This weekend’s series of massive, deadly earthquakes in Japan and Ecuador seems like an anomaly. But what’s unusual is not that they happened so close in time to each other—it’s that the two quakes both struck highly populated areas, resulting in more catastrophe, and more news coverage.
The 7.8-magnitude earthquake in Ecuador may have followed closely on the heels of a series of earthquakes and aftershocks—the largest of which reached a 7.3 magnitude—in Japan, but the quakes had nothing to do with one another, says Jeroen Ritsema, a professor of geophysics at the University of Michigan.
“There’s no reason to believe they’re related,” he says. “Sometimes earthquakes are closely clustered. Sometimes they’re not.” Even when they occur back to back, he says, they aren’t necessarily caused by each other. In this case, although the quakes occurred on both sides of the Pacific Ocean, Ritsema says, they involved completely different tectonic plates and therefore aren’t related.
They also aren’t all that rare. Ritsema says magnitude 7 earthquakes similar to what struck Japan happen around the world about 15 times a year (a fraction of the more than 1.4 million smaller earthquakes that occur every year). Despite this near-monthly frequency, we tend not to hear about these larger quakes—because they don’t affect people all that often.
Similarly, 7.8-magnitude earthquakes like the one that struck Ecuador (killing at least 350 people and causing billions of dollars’ worth of property damage) occur less often, but even they are not that rare, statistically speaking. Ritsema says they take place on average about once every one or two years. Again, many occur in areas where they cause little noticeable damage.
“Sometimes these events are in the middle of the ocean, far from population centers,” he says. “We detect them. We see them. We record them very well. But they don’t hurt anybody so they go unnoticed by the general public.”
Ritsema says that one specific factor influences an earthquake’s destructive qualities even more than its magnitude: “Location, location, location.” What was unusual this week was that both quakes happened in fairly densely populated areas. As a result, they affected a large number of people and drew the attention of the world.
It could have been worse, though. For example, the 1995 earthquake that struck Kobe, Japan, measured 6.9 magnitudes—similar to what happened in Kumamoto—but it occurred in a more densely populated area than this week’s events. “That was right in the city,” Ritsema says. As a result, it killed more than 6,000 people.
An equivalent-size quake—smaller than the ones that occurred this week—in a city such as Los Angeles would be devastating.

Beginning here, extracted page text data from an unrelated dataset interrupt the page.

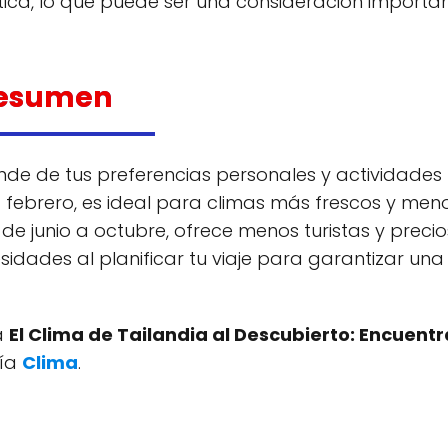
ca, lo que puede ser una consideración importan
esumen
nde de tus preferencias personales y actividades
 febrero, es ideal para climas más frescos y men
 de junio a octubre, ofrece menos turistas y precio
idades al planificar tu viaje para garantizar una
a
El Clima de Tailandia al Descubierto: Encuentr
ría
Clima
.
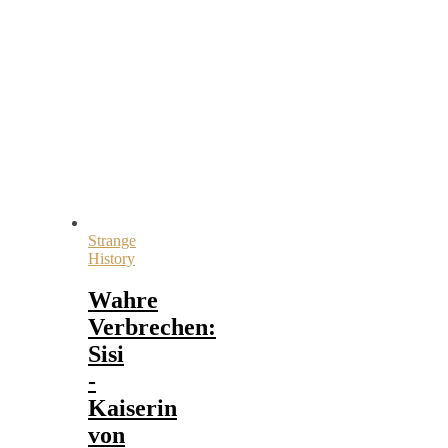
Strange
History
Wahre
Verbrechen:
Sisi
-
Kaiserin
von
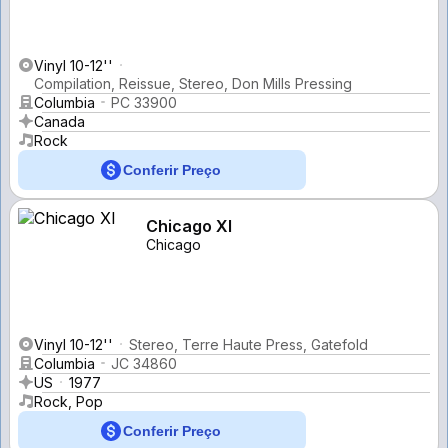
Vinyl 10-12''
Compilation, Reissue, Stereo, Don Mills Pressing
Columbia
PC 33900
Canada
Rock
Conferir Preço
Chicago XI
Chicago
Vinyl 10-12''
Stereo, Terre Haute Press, Gatefold
Columbia
JC 34860
US
1977
Rock, Pop
Conferir Preço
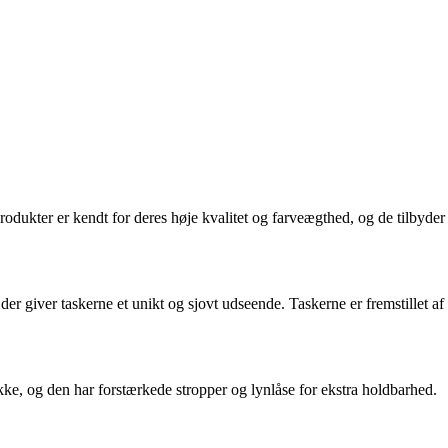
odukter er kendt for deres høje kvalitet og farveægthed, og de tilbyder
der giver taskerne et unikt og sjovt udseende. Taskerne er fremstillet af
ke, og den har forstærkede stropper og lynlåse for ekstra holdbarhed.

It wouldn’t even need to occur on the famous San Andreas Fault to become deadly. “Los Angeles has other faults much closer to population center that could be much more dangerous, even though the magnitudes could be smaller,” Ritsema says.
Will we see more multiple events like this in the future? Earthquakes will keep on occurring, perhaps right after one another, and perhaps months apart, Ritsema says. But whether they occur where humans are densely populated is merely a factor of chance—the geological factors at play in an earthquake have nothing to do with how many humans dwell above the surface. “It could be a span of years where nothing happens,” he says.
Although he said earthquakes remain in general something to be cautious and prepared about, the events in Ecuador and Japan don’t elevate future risk. “There’s nothing in the past week that indicates a change in terms of large-plate tectonics,” Ritsema says. “The Earth hasn’t changed. This is normal Earth behavior. If you look at the long-term catalogs for earthquakes over spans of years, there’s nothing really telling us that this is a cluster of events. It’s just statistics.”